* [Data shown]
[Start of Attachment]
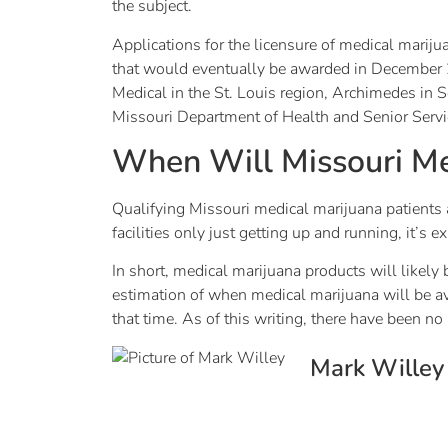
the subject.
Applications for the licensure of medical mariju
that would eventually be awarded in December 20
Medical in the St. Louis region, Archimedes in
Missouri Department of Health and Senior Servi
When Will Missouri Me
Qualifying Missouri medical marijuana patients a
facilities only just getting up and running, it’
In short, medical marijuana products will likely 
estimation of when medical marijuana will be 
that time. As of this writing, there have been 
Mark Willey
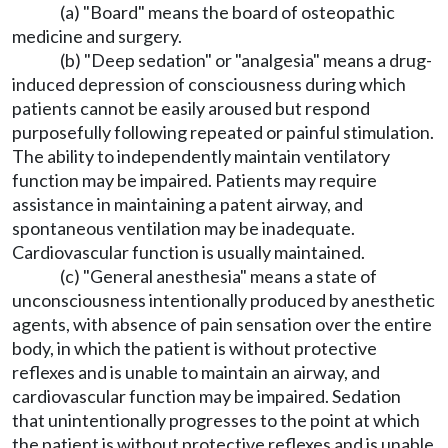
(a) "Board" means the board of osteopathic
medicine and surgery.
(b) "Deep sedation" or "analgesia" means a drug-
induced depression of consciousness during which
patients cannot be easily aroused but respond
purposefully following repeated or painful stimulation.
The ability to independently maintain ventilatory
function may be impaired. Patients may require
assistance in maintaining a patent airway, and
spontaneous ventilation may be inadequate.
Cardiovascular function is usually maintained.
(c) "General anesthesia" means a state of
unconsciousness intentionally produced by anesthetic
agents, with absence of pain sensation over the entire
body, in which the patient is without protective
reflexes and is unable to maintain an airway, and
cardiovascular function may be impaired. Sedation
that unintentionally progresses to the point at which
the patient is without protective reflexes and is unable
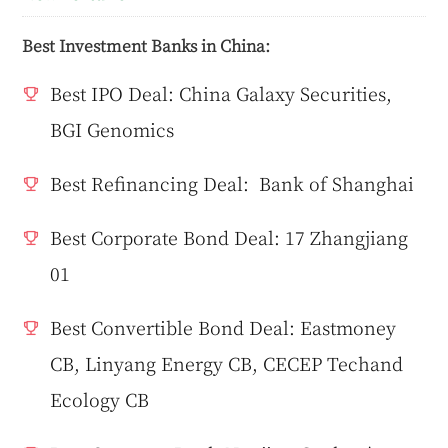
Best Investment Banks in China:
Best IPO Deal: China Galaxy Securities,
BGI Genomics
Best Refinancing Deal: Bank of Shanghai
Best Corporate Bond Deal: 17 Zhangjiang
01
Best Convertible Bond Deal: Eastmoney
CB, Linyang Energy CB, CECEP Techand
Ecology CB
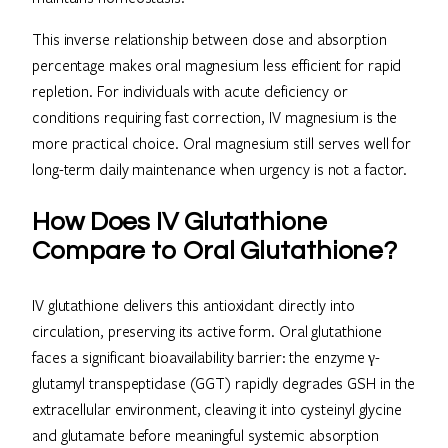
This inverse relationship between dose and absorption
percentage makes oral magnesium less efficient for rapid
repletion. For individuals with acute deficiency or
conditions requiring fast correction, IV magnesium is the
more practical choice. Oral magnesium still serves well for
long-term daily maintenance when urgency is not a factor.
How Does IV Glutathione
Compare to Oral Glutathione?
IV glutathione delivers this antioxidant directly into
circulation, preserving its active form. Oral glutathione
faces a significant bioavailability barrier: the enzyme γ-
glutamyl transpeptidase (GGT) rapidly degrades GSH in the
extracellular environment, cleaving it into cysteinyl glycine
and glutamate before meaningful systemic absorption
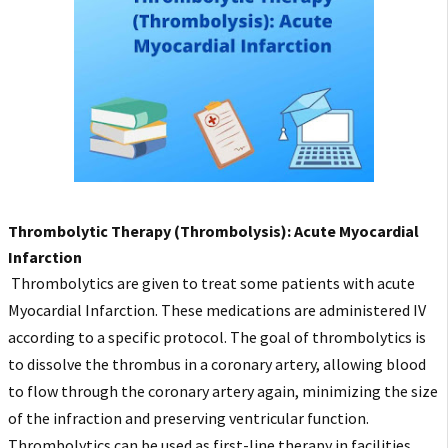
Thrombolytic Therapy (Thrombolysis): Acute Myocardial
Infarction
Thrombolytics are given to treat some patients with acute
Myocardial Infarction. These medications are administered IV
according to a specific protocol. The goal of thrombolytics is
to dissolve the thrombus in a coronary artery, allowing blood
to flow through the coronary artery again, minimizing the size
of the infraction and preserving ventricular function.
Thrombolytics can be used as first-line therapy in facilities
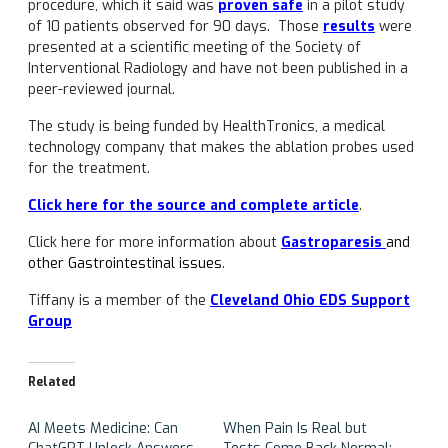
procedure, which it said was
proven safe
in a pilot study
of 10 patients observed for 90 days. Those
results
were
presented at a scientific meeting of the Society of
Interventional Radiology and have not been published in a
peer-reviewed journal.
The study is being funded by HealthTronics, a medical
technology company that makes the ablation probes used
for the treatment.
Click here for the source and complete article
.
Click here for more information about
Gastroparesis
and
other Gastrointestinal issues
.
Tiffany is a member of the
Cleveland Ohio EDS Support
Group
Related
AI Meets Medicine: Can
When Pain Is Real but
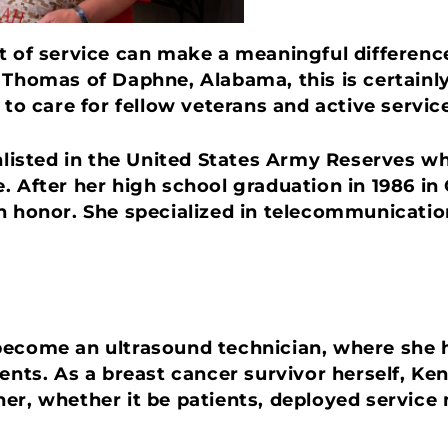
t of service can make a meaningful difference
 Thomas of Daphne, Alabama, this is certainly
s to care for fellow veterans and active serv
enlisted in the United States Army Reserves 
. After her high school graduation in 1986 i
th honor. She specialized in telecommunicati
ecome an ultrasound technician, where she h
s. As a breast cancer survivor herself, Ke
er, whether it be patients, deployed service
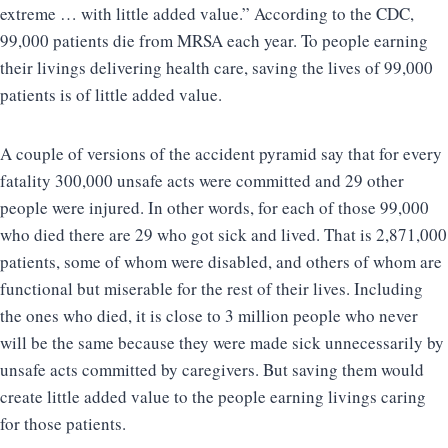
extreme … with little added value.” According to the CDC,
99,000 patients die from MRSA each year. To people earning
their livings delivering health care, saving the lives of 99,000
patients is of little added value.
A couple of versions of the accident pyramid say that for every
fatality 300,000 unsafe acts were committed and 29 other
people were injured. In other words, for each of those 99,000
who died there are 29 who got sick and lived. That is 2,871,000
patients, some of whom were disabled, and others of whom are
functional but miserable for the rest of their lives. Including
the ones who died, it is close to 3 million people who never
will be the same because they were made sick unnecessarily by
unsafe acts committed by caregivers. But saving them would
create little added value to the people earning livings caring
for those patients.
[End of Attachment]
* [Work instruction]
The required answer is a single number: how many lines above hold the string "absorption".

* [The answer]
2